Entries supplied:
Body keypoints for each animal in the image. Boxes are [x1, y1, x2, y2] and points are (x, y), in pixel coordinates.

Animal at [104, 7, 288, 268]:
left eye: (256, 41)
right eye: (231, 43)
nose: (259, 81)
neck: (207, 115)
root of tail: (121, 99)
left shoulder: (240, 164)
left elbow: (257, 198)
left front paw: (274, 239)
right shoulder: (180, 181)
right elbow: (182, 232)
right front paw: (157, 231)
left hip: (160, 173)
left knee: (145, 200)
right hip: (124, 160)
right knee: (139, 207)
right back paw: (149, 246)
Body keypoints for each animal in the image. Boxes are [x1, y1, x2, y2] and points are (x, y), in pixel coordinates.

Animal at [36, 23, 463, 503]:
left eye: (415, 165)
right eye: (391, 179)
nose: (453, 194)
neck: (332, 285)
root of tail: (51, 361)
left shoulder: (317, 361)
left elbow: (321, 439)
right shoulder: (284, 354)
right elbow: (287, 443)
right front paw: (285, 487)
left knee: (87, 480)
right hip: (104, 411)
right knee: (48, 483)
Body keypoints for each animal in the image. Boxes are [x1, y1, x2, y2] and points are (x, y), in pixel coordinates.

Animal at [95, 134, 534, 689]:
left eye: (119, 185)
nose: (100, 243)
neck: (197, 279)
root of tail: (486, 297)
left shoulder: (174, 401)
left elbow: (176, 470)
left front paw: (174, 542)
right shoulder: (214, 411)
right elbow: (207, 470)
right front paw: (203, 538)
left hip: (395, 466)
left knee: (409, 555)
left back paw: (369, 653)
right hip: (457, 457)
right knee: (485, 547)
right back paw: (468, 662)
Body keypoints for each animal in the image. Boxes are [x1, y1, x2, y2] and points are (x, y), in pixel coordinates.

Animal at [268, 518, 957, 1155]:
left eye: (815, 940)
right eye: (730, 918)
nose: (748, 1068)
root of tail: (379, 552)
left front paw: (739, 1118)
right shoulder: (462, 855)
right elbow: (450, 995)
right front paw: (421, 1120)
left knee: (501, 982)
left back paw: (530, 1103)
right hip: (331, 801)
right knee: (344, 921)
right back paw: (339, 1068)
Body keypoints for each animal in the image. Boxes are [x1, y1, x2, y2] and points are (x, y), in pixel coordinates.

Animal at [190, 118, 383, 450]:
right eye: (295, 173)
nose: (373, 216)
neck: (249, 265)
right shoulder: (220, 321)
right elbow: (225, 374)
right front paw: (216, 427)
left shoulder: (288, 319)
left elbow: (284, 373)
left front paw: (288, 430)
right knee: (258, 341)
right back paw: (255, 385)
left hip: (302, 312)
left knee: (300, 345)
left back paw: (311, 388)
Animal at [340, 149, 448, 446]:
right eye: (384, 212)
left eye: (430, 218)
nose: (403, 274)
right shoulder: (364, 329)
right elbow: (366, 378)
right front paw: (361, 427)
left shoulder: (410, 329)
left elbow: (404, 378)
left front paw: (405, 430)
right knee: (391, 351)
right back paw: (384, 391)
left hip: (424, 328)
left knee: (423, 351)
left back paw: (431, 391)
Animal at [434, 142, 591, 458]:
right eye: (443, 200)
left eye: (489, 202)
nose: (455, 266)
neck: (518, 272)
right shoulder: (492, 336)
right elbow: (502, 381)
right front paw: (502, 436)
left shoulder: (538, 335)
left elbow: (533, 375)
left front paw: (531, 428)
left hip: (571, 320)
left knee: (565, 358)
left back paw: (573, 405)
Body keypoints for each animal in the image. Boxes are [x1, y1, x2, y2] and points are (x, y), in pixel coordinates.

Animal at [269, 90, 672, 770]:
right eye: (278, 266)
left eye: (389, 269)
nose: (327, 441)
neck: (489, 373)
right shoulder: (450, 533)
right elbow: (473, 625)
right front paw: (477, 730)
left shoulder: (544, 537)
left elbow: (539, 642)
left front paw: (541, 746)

Task statement:
What you output must match the lines from the beginning of the material through the line with "right back paw: (149, 246)" exactly, both ends included.

Task result:
Body keypoints for each animal in the image. Boxes are [x1, y1, x2, y2] and points are (x, y), in pixel coordinates.

Animal at [104, 7, 288, 268]:
left eye: (256, 41)
right eye: (231, 43)
nose: (259, 81)
neck: (207, 115)
root of tail: (121, 99)
left shoulder: (240, 164)
left elbow: (257, 198)
left front paw: (274, 239)
right shoulder: (180, 181)
right elbow: (182, 232)
right front paw: (157, 231)
left hip: (160, 173)
left knee: (145, 200)
right hip: (124, 160)
right knee: (139, 207)
right back paw: (149, 246)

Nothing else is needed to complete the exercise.